Minister of State
- In office November 2010 – June 2022
- Prime Minister: Khalifa bin Salman Al Khalifa; Salman bin Hamad Al Khalifa;

Personal details
- Born: 1947 (age 78–79)
- Alma mater: University of Alexandria

= Mohammed bin Ibrahim Al Mutawa =

Bahraini politician (born 1947)

Mohammed bin Ibrahim Al Mutawa (born September 1947) is a Bahraini politician, who served in different cabinet posts for nearly thirty years between 1993 and 2022.

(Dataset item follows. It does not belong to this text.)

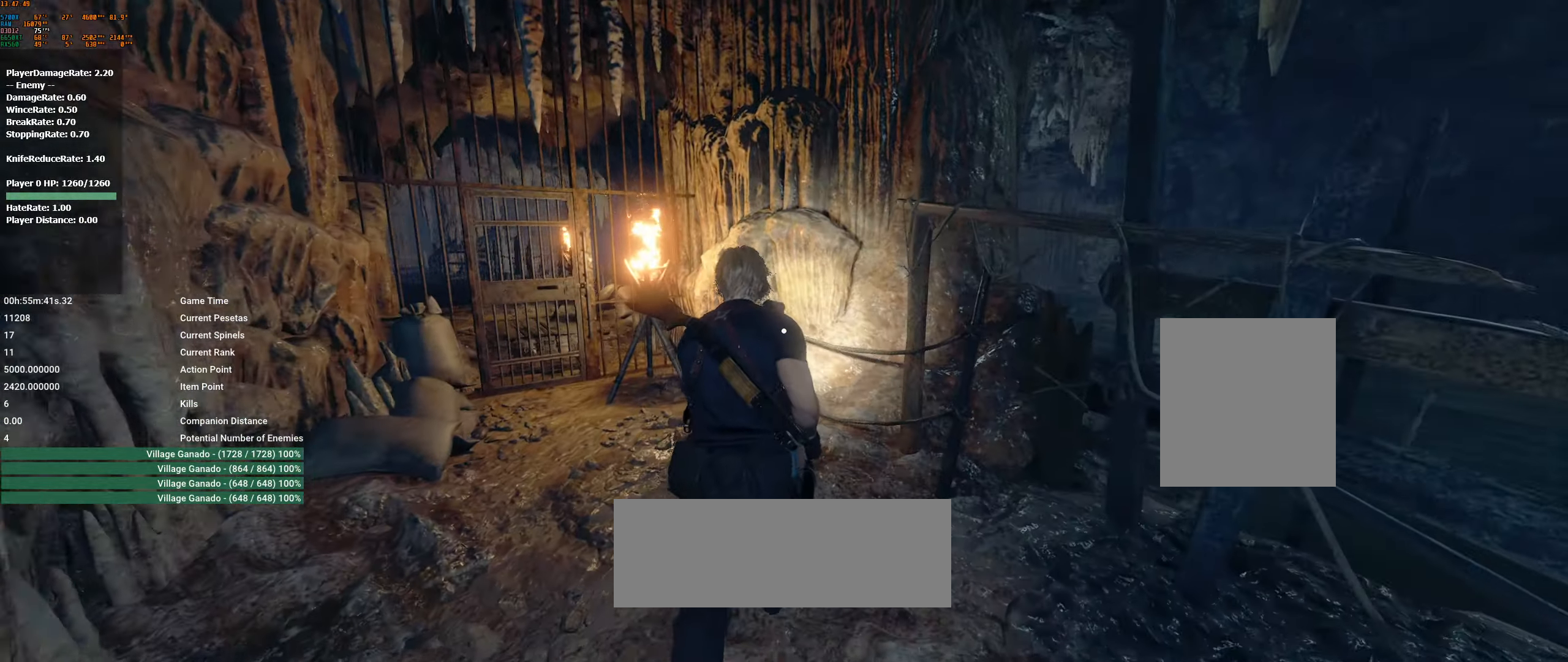
{"buttons": [], "left_stick": "up-left", "events": []}
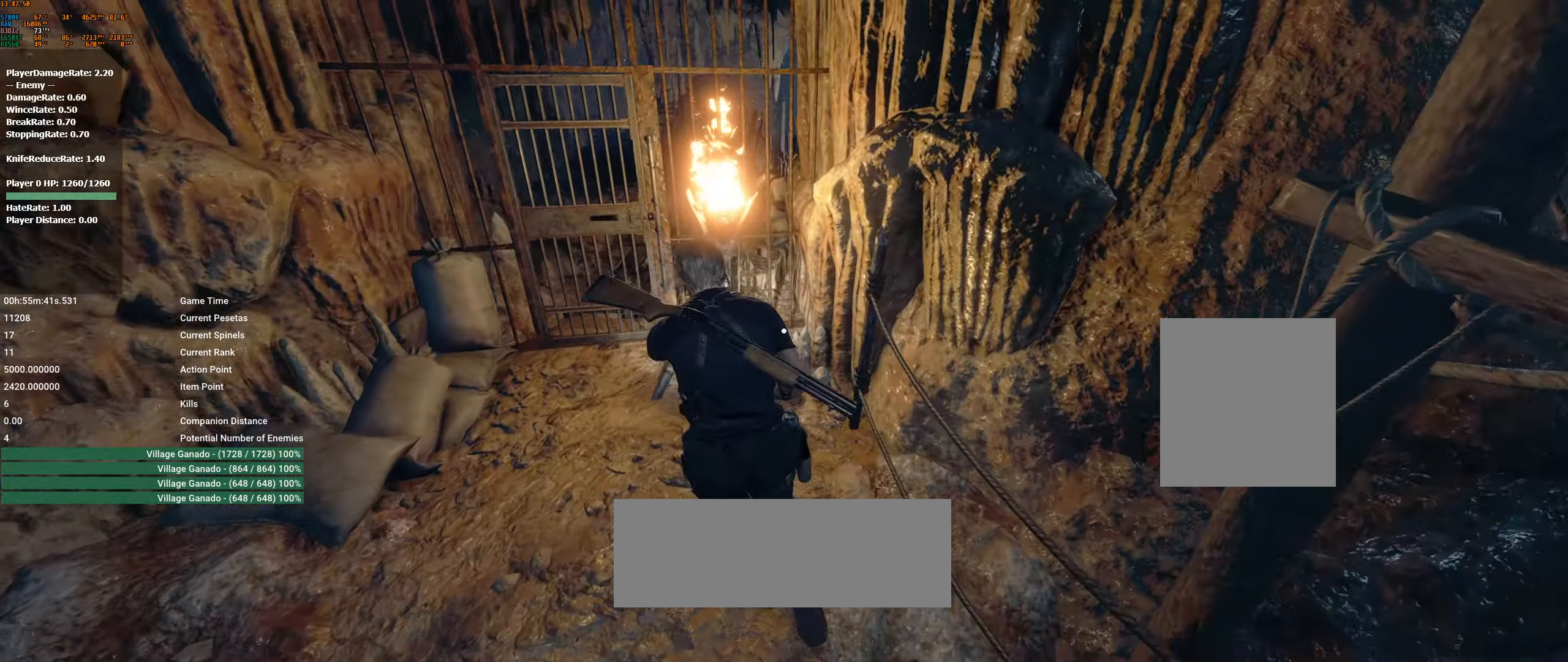
{"buttons": [], "left_stick": "center", "events": [[167, "left_stick", "up"], [300, "L2", "down"], [317, "L2", "up"], [400, "left_stick", "center"]]}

==Early life and education==
Mutawa was born in September 1947. He received degrees in philosophy, psychology, and social sciences from the University of Alexandria.

==Career==
In 1972, Mutawa started his career as the head of youth activities at the then-labor and social affairs ministry. In 1974, he began to serve at the prime minister's office. In 1977, he was appointed executive director of the office which he held until 1993. He served as the minister of cabinet affairs from 1993 to 2005. From 26 June 1995 to 2001, he served as the minister of information. In 2001, he was appointed minister of the premier's affairs. From 2002 to 2006, he served as the minister of the cabinet affairs.

Mutawa was appointed cultural affairs advisor to prime minister in 2005. In 2009, he was nominated by Bahrain for the post of the general secretary of the Gulf Cooperation Council while serving as cultural affairs advisor. However, his nomination was not endorsed by Qatar. As a result of Qatar's objection over his nomination, Abdullatif bin Rashid Al Zayani was nominated by Bahrain for the post.

Mutawa was named as state minister for follow-up in 2010. His term ended in June 2022 when a new cabinet was announced by the King of Bahrain Hamad bin Isa Al Khalifa. During his long term in the Bahraini cabinets Mutawa was among the closest and powerful ministers of the former Prime Minister Khalifa bin Salman Al Khalifa.